Oh, il savait ce que j’avais voulu demander, je le lisais dans ses yeux gris.
D’où viennent toutes ces choses ? Oh, je sais trop bien d’où vous venez, Stevens, votre accent n’est pas celui de la Dimension X, c’est du pur Brooklyn. Mais où allez-vous ? Qu’est-ce qui a mis dans vos yeux cette lueur intemporelle, en a marqué votre visage ? Et, Stevens…
.. où sommes-nous À CET INSTANT PRÉCIS ?
Mais il attendait ma question.
J’ai ouvert la bouche. Et voici ce qui en est sorti : « Y a-t-il beaucoup d’autres pièces en haut ?
– Oh oui ! monsieur, a-t-il dit sans me quitter des yeux. Un grand nombre. On pourrait s’y perdre. En fait des gens s’y sont effectivement perdus. Parfois il me semble que cela s’étend sur des kilomètres. Les pièces et les couloirs.
– Avec des entrées et des sorties ? »
Il a haussé légèrement les sourcils. « Oh oui ! Des entrées et des sorties. »
Il attendait encore, mais j’en avais demandé assez, me suis-je dit – j’étais arrivé à l’extrême bord de quelque chose qui pourrait peut-être me rendre fou.
« Merci, Stevens.
– Ce n’est rien, monsieur. » Il m’a tendu mon manteau, que j’ai enfilé.
« Il y aura encore des histoires ?
– Ici monsieur, il y a toujours des histoires. »

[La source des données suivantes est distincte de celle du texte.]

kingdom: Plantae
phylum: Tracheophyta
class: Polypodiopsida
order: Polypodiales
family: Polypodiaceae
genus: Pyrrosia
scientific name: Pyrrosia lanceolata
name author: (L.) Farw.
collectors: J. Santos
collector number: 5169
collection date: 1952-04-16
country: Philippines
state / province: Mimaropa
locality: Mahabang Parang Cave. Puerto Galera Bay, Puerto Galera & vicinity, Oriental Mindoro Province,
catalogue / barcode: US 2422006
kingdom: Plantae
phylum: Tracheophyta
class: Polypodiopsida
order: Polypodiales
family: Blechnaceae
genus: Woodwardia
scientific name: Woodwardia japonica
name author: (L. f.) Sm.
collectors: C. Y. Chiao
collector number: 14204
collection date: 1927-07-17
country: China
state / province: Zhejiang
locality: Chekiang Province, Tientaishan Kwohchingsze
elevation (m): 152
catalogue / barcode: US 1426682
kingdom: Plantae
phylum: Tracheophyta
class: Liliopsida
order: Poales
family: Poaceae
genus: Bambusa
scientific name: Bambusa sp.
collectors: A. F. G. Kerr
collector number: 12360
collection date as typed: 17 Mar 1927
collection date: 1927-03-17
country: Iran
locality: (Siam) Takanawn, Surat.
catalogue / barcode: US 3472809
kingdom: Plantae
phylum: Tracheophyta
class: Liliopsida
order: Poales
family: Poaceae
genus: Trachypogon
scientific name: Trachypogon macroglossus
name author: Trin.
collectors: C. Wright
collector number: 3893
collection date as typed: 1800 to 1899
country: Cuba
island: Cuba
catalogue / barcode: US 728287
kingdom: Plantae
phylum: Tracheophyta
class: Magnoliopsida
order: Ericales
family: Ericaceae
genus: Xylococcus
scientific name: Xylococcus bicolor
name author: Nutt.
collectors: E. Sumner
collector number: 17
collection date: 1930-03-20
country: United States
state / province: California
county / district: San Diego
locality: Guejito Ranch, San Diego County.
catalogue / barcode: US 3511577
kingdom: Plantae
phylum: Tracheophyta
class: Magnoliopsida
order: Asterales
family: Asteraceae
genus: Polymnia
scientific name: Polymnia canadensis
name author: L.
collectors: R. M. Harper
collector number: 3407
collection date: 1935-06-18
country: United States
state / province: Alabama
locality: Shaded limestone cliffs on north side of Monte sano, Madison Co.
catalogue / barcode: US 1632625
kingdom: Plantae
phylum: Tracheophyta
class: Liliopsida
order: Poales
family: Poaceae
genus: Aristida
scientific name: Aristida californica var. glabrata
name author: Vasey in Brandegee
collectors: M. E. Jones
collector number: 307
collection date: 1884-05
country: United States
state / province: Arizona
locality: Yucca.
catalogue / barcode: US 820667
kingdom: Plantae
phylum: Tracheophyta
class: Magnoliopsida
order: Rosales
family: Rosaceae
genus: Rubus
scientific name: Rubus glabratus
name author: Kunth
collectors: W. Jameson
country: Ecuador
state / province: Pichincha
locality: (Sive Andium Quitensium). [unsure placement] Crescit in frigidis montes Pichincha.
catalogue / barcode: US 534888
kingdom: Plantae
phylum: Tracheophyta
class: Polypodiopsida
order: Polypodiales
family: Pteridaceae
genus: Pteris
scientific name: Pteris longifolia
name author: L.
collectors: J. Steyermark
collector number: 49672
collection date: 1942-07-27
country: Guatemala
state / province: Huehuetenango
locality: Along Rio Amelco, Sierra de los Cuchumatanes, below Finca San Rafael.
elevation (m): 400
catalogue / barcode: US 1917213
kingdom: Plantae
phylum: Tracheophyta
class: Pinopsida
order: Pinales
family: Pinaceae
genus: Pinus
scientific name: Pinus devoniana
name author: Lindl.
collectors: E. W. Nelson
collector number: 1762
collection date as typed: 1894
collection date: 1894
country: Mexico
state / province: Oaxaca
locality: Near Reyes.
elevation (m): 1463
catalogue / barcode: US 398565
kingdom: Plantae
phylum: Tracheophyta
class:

Cette soirée date de quelque temps, et ma mémoire n’est pas meilleure qu’à cette époque (à mon âge, le contraire est beaucoup plus vraisemblable), mais je me souviens parfaitement de l’éclair de terreur qui m’a traversé quand Stevens a ouvert en grand la porte de chêne – la certitude glacée que je verrai ce paysage d’un autre monde, terre infernale et craquelée sous les rayons sanglants des deux soleils qui en se couchant allaient amener des ténèbres innommables pendant une heure, ou dix, ou pendant dix mille ans. Une seconde d’éternité où j’ai cru qu’en ouvrant la porte, Stevens allait me pousser dans ce monde et que j’entendrais derrière moi la porte claquer… pour toujours.
Au lieu de quoi j’ai vu la Trente-Cinquième Rue et un radio-taxi garé contre le trottoir, le moteur en marche. Je me suis senti soulagé au point de défaillir.
« Oui, toujours des histoires, a répété Stevens. Bonne nuit, monsieur. »
Toujours des histoires.
Effectivement il y en a eu. Et un jour, bientôt peut-être, je vous en raconterai une autre.